The man and Jamie made nearly identical noises, though in the first case it was a groan of need, and in Jamie’s, of exasperation.
“For God’s sake!” he said, grabbing my arm as I started to reach for the man. “I’ll deal with him. Go upstairs.” It was apparent from his much-tried tone that he had just about reached the last-straw stage, and there was no point in arguing with him. I left, making my ginger way up the companionway ladder to the accompaniment of a lot of Gaelic muttering that I didn’t try to translate.
The belting wind above was enough to make me sway alarmingly as it caught my skirts, but I seized a line and held on, letting the fresh air clear my head before I felt steady enough to go aft. There I found Ian, as advertised, sitting on a barrel, a loaded pistol held negligently atop one knee, evidently engaged in amiable discourse with the sailor at the helm.
“Auntie Claire! All right, are ye?” he asked, jumping up and gesturing me toward his barrel.
“Fine,” I said, taking it. I didn’t think I had torn anything in my knee, but it felt a little wobbly. “Claire Fraser,” I said, nodding politely to the gentleman at the helm, who was black and bore facial tattoos of an elaborate sort, though from the neck down he was dressed in ordinary sailor’s slops.
“Guinea Dick,” he said, with a broad grin that displayed—no doubt about it—filed teeth. “Youah sahvint, Mum!”
I regarded him openmouthed for a moment, but then regained some semblance of self-possession and smiled at him.
“I see His Majesty takes his seamen where he can get them,” I murmured to Ian.
“He does for a fact. Mr. Dick here was pressed out of a Guinea pirate, who took him from a slave ship, who in turn took him from a barracoon on the
Guinea coast. I’m no so sure whether he thinks His Majesty’s accommodations are an improvement—but he says he’s got nay particular reservation about going along of us.”
“Is your trust upon him?” I asked, in halting Gaelic.

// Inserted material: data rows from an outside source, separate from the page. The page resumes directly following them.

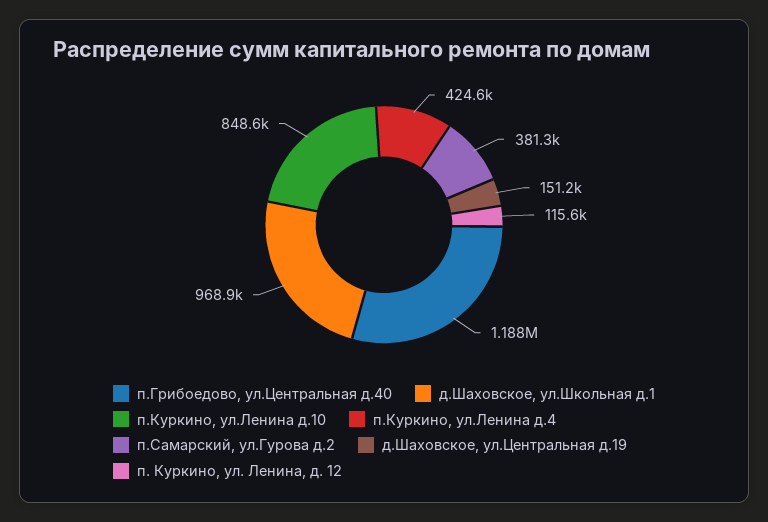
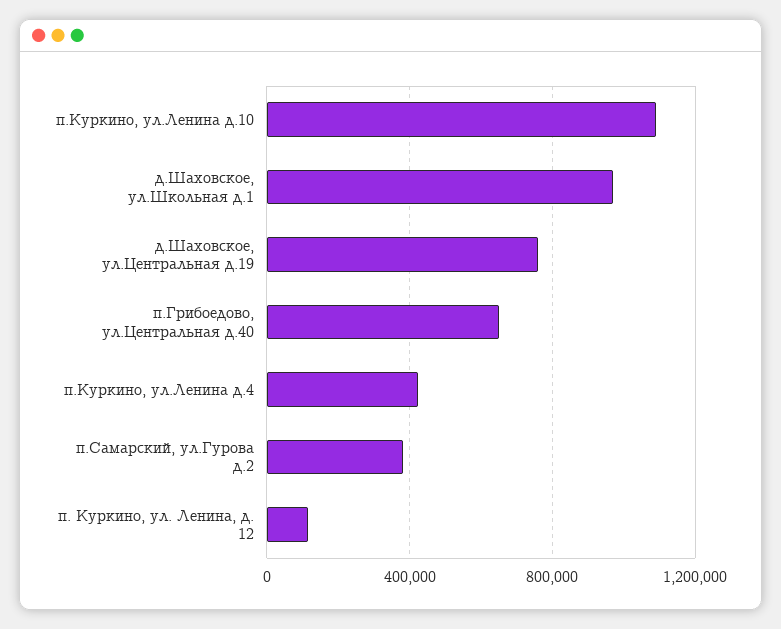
  {
-   "п.Грибоедово, ул.Центральная д.40": 1188000,
+   "п.Грибоедово, ул.Центральная д.40": 650000,
    "д.Шаховское, ул.Школьная д.1": 968900,
-   "п.Куркино, ул.Ленина д.10": 848600,
+   "п.Куркино, ул.Ленина д.10": 1100000,
    "п.Куркино, ул.Ленина д.4": 424600,
    "п.Самарский, ул.Гурова д.2": 381300,
-   "д.Шаховское, ул.Центральная д.19": 151200,
+   "д.Шаховское, ул.Центральная д.19": 750000,
    "п. Куркино, ул. Ленина, д. 12": 115600
  }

Ian gave me a mildly scandalized look.
“Of course not,” he replied in the same language. “And you will oblige me by not going too close to him, wife of my mother’s brother. He says to me that he does not eat human flesh, but this is no surety that he is safe.”
“Right,” I said, returning to English. “What happened to—”
Before I could complete my question, a loud thump on deck made me turn, to see John Smith—he of the five gold earrings—who had dropped out of the rigging. He, too, smiled when he saw me, though his face was strained.
“Well enough so far,” he said to Ian, and touched his forelock to me. “You all right, ma’am?”